#### TESTO DA LEGGERE
|---|

Faust’O sarà in concerto a San Salvi (via di San Salvi 12, Firenze) stasera, 9 giugno. Non Fausto Rossi, come da carta d’identità e come appare negli ultimi dischi, ma proprio Faust’O, lo pseudonimo che segna i suoi dischi dal 1978 al 1985.
Mi sono informato, dice che sarà un concerto chitarra e voce, e che spazierà un po’ per tutta la sua discografia. Mamma mia. Sono già emozionato all’idea. E’ cosa molto rara assistere ad un suo live. Io, che di concerti ne ho masticati un bel po’ in trent’anni di onorato servizio, non sono mai riuscito a vederlo dal vivo, eccezion fatta per una sua ospitata sette o otto anni fa in un live dei Massimo Volume a Ferrara. Tre pezzi, piuttosto recenti (degli anni ’90) e sul primo ero già sconvolto. Lo so, forse sto esagerando. So anche che se non siete il sottoscritto, è difficile capire cosa evoca questo nome con l’apostrofo sul finale.

|---|

#### COMPITO 1
Nel testo sul concerto di Faust’O, riscrivi il passo che comincia con "Faust’O sarà in" e prosegue fino a "l’apostrofo sul finale.", sostituendo "Ferrara" con "Bologna".
#### COMPITO 2
Secondo il testo sul concerto di Faust’O, in quali anni lo pseudonimo Faust’O compare sui suoi dischi?

#### MATERIALE DI PARTENZA

|---|

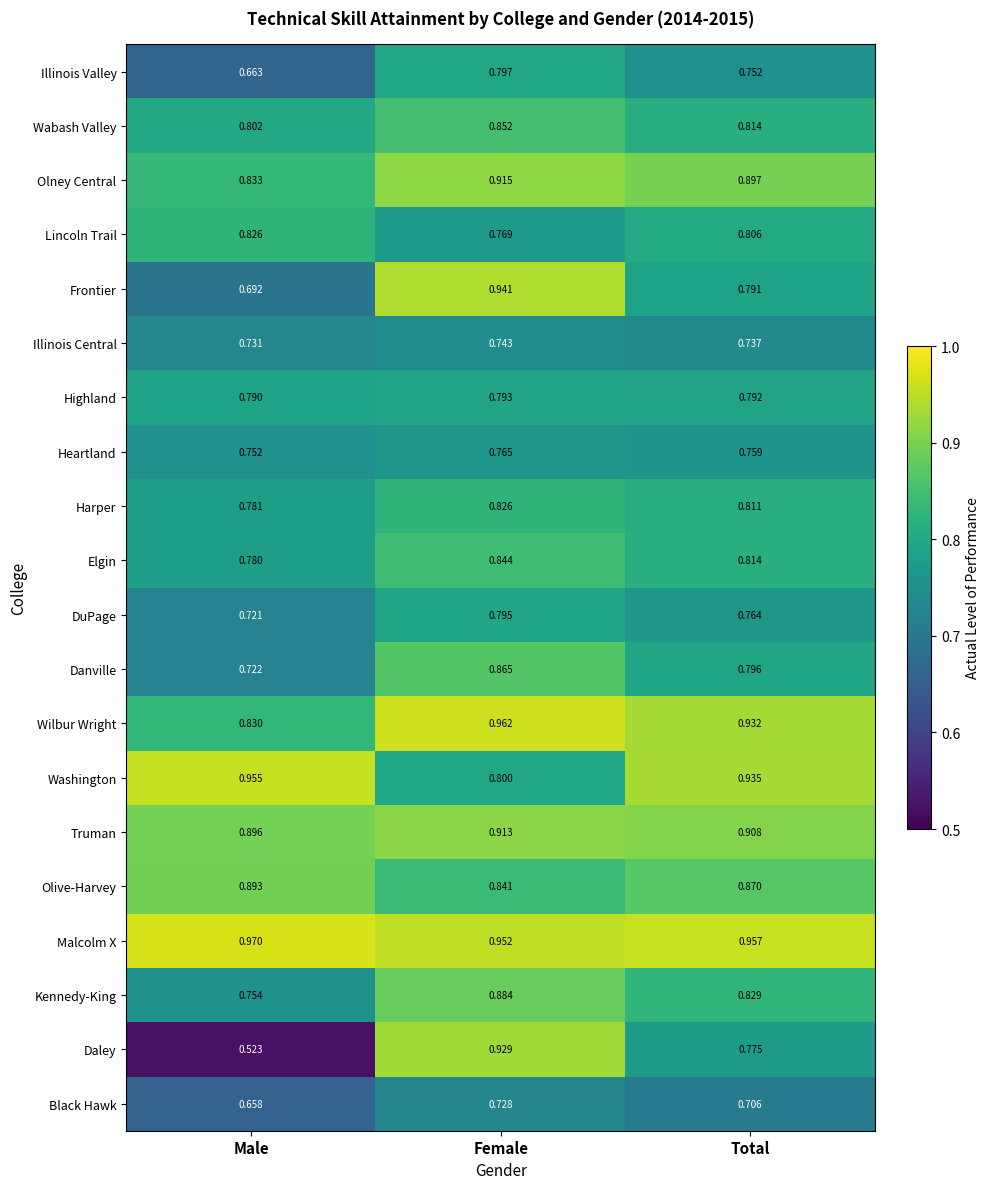

Rank the series at Female from lowest to highest value.

Black Hawk, Illinois Central, Heartland, Lincoln Trail, Highland, DuPage, Illinois Valley, Washington, Harper, Olive-Harvey, Elgin, Wabash Valley, Danville, Kennedy-King, Truman, Olney Central, Daley, Frontier, Malcolm X, Wilbur Wright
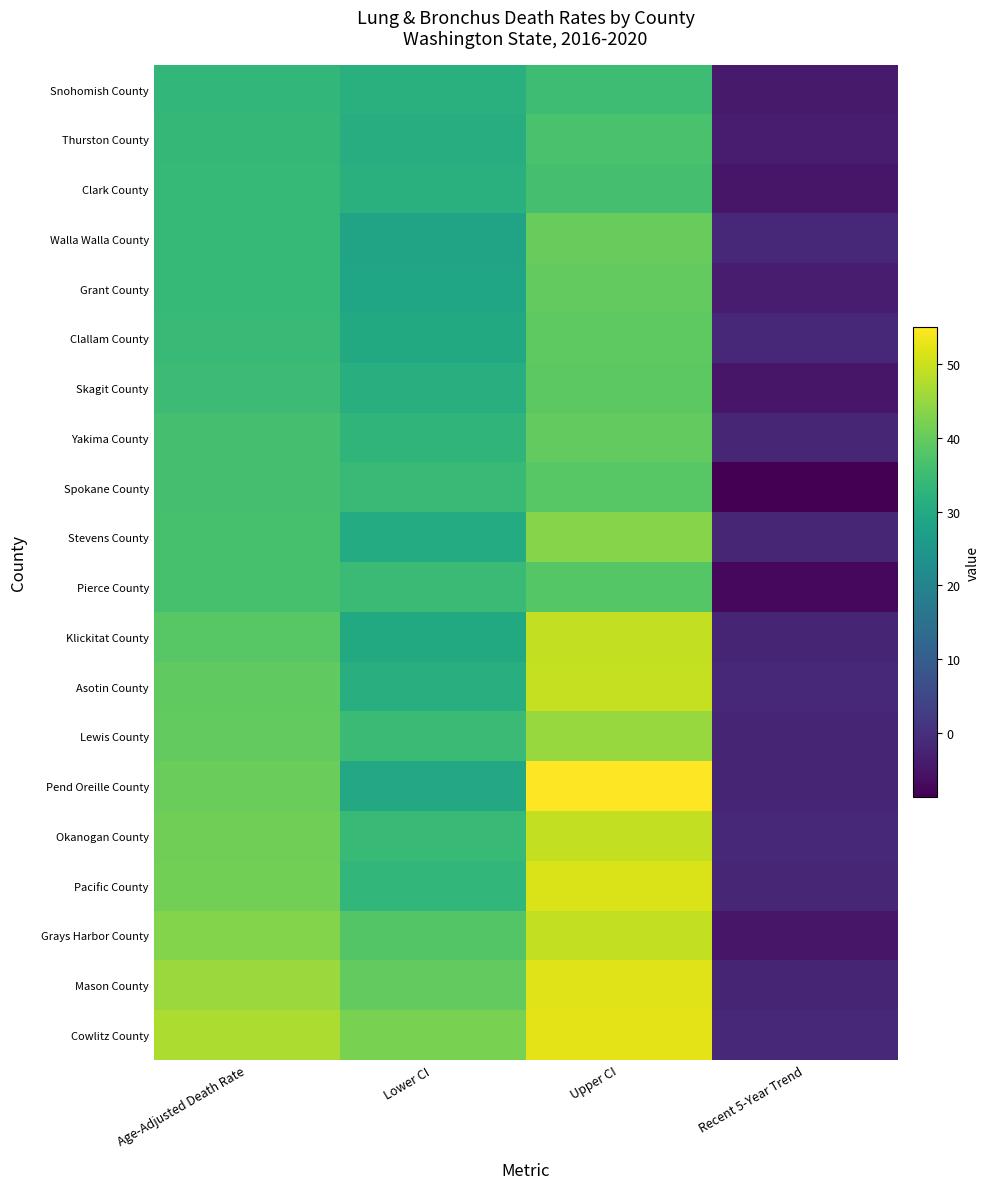

How many series are shown in this chart?

20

|---|

#### RISPOSTA ATTESA 1
Faust’O sarà in concerto a San Salvi (via di San Salvi 12, Firenze) stasera, 9 giugno. Non Fausto Rossi, come da carta d’identità e come appare negli ultimi dischi, ma proprio Faust’O, lo pseudonimo che segna i suoi dischi dal 1978 al 1985.
Mi sono informato, dice che sarà un concerto chitarra e voce, e che spazierà un po’ per tutta la sua discografia. Mamma mia. Sono già emozionato all’idea. E’ cosa molto rara assistere ad un suo live. Io, che di concerti ne ho masticati un bel po’ in trent’anni di onorato servizio, non sono mai riuscito a vederlo dal vivo, eccezion fatta per una sua ospitata sette o otto anni fa in un live dei Massimo Volume a Bologna. Tre pezzi, piuttosto recenti (degli anni ’90) e sul primo ero già sconvolto. Lo so, forse sto esagerando. So anche che se non siete il sottoscritto, è difficile capire cosa evoca questo nome con l’apostrofo sul finale.

#### RISPOSTA ATTESA 2
Dal 1978 al 1985.